Comment by ndriscoll

2 days ago

Getting rid of batch jobs shouldn't be a goal; batch processing is generally more efficient as things get amortized, caches get better hit ratios, etc.

What software engineers should understand is there's no reason a batch can't take 3 ms to process and run every 20 ms. "Batch" and "real-time" aren't antonyms. In a language/framework with promises and thread-safe queues it's easy to turn a real time API into a batch one, possibly giving an order of magnitude increase in throughput.

Batch size is usually fixed by the business problem in these scenarios, I doubt you can process them in 3msec if the job requires reading in every driving license in the country and doing some work on them for instance.

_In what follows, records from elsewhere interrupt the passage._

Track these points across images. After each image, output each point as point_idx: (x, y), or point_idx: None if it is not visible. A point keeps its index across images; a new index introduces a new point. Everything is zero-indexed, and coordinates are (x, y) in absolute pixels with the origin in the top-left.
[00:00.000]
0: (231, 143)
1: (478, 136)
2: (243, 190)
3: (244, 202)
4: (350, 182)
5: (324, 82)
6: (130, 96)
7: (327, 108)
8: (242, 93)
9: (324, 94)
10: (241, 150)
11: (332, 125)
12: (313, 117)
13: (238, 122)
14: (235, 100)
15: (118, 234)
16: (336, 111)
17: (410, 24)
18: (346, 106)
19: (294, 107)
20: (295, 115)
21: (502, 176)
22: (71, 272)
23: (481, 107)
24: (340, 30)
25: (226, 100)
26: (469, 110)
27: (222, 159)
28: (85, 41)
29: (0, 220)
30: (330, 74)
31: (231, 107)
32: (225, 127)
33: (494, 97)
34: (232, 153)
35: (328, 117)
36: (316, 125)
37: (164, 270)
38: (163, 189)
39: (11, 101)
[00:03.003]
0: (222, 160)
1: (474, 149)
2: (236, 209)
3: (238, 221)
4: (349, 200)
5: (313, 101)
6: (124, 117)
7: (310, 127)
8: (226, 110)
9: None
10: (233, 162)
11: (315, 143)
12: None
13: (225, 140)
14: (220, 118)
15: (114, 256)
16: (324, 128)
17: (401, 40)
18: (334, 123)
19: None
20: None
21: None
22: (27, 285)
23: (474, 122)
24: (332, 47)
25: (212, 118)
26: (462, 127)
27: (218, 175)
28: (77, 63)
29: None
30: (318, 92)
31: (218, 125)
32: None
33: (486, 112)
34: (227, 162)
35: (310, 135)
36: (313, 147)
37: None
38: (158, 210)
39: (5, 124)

  • This particular thing might be difficult to change because it's 50 year old COBOL or whatever, but my point was more that I've encountered pushes from architects to "eliminate batches" and it makes no sense. It just means that now I have to re-batch things in my code. The correct way to think about it is that you want smaller, more frequent batches.

    Do they really need to do work on all records every night? Probably not. Most people aren't changing their license or vehicle info most days. So the problem is that somewhere they're (conceptually) doing a table scan instead of using an index. That might still be hard to fix, but at least identify the correct problem. Otherwise as you say moving to different tech won't fix it.